My first-ever real paying job was as an usher at a movie theater on Long Island, where for $1.85 an hour (minimum wage in those days) I had the pleasure of asking customers whether they wanted to sit in "balcony or loge?," in addition to sweeping popcorn, quieting noisy patrons and shining mirrors.

Not only that but I watched Stanley Kubrick’s "A Clockwork Orange" 57 times, which may well hold a spot in Guinness’ Book of Records. So you could argue I have first-hand experience in hard work and cheap pay.

So in light of recent events I kind of sympathize with the folks at the Securities and Exchange Commission.

Now I’m pretty sure they make more than $1.85 an hour, but with the White House recently doing their best Siegfried and Roy impression in making the agency’s proposed funding increase virtually disappear, I would not be at all surprised to hear that some SEC staffers are donning ill-fitting black jackets, skinny bowties and carrying flashlights in search of a new career.

Well maybe it’s not that drastic, but you do have to wonder how far down corporate fraud has fallen in terms of White House priorities. Basically, Dubya had promised the regulator an impressive 77 percent rise in funding for 2003, to $776 million. Not bad for an entity suffering from an acute lack of manpower and whose salary levels reportedly are below those of other government agencies. The commission had fallen far behind in its reviews of financial statements and in addition, needs extra funding for the Public Company Accounting Oversight Board – estimated to be in the neighborhood of $25 million.

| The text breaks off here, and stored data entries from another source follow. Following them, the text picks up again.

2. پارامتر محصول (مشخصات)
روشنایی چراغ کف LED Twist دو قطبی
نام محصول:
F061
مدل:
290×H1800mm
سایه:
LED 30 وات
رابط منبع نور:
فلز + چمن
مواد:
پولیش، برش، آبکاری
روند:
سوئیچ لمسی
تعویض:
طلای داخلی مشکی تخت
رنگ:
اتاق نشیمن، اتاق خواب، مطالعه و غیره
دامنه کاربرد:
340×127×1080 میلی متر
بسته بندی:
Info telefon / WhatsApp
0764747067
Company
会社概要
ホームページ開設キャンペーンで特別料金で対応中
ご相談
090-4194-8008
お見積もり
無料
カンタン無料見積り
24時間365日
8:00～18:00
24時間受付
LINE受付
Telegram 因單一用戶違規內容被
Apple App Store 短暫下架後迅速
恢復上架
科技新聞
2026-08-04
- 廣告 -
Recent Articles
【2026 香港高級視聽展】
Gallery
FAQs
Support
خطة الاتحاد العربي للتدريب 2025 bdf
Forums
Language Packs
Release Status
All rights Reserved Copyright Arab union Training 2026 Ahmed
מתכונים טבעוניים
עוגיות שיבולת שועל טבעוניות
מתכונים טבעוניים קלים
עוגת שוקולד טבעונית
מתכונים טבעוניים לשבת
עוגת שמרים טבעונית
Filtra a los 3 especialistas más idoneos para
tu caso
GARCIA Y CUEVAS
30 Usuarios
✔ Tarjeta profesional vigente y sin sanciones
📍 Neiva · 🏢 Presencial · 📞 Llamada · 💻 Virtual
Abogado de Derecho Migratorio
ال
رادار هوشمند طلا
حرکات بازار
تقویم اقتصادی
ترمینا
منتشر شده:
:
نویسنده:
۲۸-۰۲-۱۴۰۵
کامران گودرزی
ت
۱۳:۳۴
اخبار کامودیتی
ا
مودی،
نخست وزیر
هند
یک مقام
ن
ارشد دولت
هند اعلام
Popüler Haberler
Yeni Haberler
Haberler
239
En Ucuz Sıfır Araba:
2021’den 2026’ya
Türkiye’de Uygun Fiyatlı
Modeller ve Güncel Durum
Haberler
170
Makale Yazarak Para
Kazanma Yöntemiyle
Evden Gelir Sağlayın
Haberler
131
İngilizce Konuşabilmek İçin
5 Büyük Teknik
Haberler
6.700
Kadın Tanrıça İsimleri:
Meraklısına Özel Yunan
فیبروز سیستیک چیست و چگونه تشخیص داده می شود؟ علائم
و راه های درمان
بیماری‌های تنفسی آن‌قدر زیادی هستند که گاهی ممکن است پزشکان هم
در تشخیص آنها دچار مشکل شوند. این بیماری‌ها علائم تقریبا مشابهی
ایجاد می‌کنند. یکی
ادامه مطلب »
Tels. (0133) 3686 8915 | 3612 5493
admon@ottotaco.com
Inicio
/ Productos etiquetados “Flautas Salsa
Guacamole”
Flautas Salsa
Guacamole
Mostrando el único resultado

But the President suddenly did a U-turn somewhere along Pennsylvania Avenue and trimmed the proposed increase to about $568 million, claiming that other expenditures such as those earmarked for the military and the war on terrorism had taken precedence over the SEC’s fiscal needs.

As expected, the funding slash brought out the usual cast of cynical suspects (primarily Democrats), questioning the administration’s commitment to pursuing corporate reform. And this time they may have a point.

In a climate where the average investor now regards a prospectus with the same disdain as a traffic summons, it probably would go a long way toward restoring confidence in the public markets if one of America’s watchdogs wasn’t operating, literally, on an austerity budget. Next year will be a landmark year with regard to corporate reform, once the effects of Sarbanes-Oxley have been fully felt throughout the profession and the PCAOB is in full operation.

Trust me, it’s no fun to watch the same movie over and over.

Commission chairman Harvey Pitt needs to tell President Bush to show him the money.